Il s'agit ici du Pois que l'on cultive en grand, pour ses graines, et quelquefois comme fourrage. Bien que son apparence et ses caractères botaniques permettent de le distinguer assez facilement du Pois des jardins potagers, les auteurs grecs et romains le confondaient ou ne se sont pas expliqués clairement à son égard. Leurs ouvrages ne prouvent pas qu'il fût cultivé de leur temps. On ne l'a pas trouvé dans les lacustres de Suisse, Savoie et Italie. Une légende de Bobbio, en 930, dit que les paysans italiens appelaient un grain Herbilia, et l'on a conclu de là que c'était le Rubiglia actuel, soit Pisum sativum des botanistes 2. L'espèce est cultivée en Orient et jusque dans l'Inde septentrionale 3. Pour ce dernier pays, ce n'est pas une culture ancienne, car on ne connaît pas de nom sanscrit, et Piddington cite un seul nom dans une des langues modernes.
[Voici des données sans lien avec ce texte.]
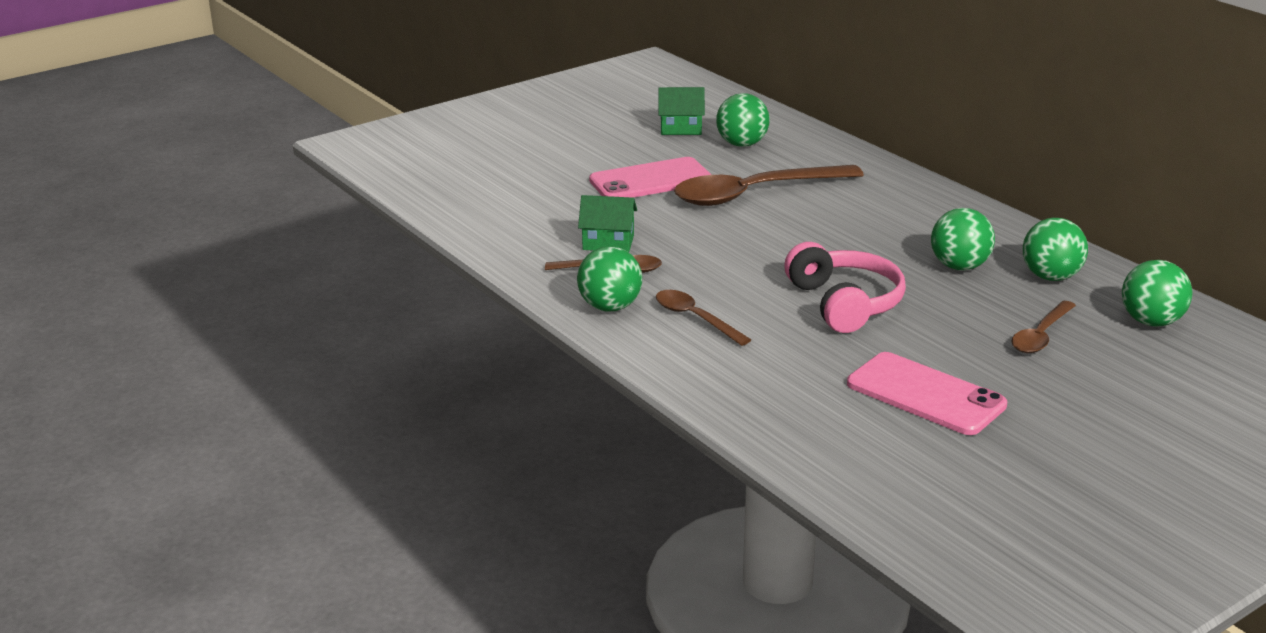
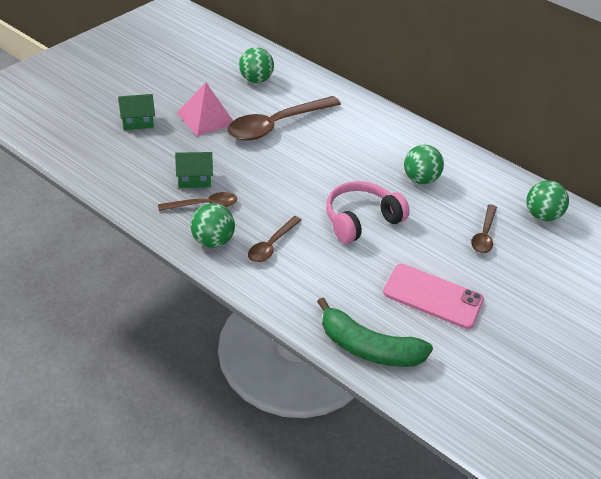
camera: 20 degrees left, 15 degrees up
(651, 181) = (206, 118): pink phone -> pink pyramid
(681, 128) = (212, 68): green house -> green house (137, 122)
(695, 318) = (271, 245): brown spoon -> brown spoon turned 90 degrees counterclockwise
(800, 438) = (369, 348): none -> green banana
(844, 303) = (361, 220): pink headphones -> pink headphones turned 90 degrees counterclockwise
(1051, 277) = (474, 183): green ball -> none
Quoi qu'il en soit de l'introduction de la culture, l'espèce existe, à l'état bien spontané, en Italie, non seulement dans les haies et près des cultures, mais aussi dans des forêts et lieux incultes des montagnes 4. Je ne découvre aucune indication analogue positive dans les flores d'Espagne, d'Algérie, de Grèce et d'Orient. On a dit la plante indigène dans la Russie méridionale ; mais tantôt la qualité spontanée est très douteuse et tantôt c'est l'espèce elle-même qui n'est pas certaine, par confusion avec le Pisum sativum ou le P. elatius. Royle admettait l'indigénat dans l'Inde septentrionale, mais il est le seul parmi les botanistes anglo-indiens.
Pois des jardins, petit Pois. — Pisum sativum, Linné.
Le pois de nos jardins potagers est plus délicat que celui des champs. Il craint la gelée et la sécheresse. Probablement son habitation naturelle, avant la culture, était plus méridionale et restreinte.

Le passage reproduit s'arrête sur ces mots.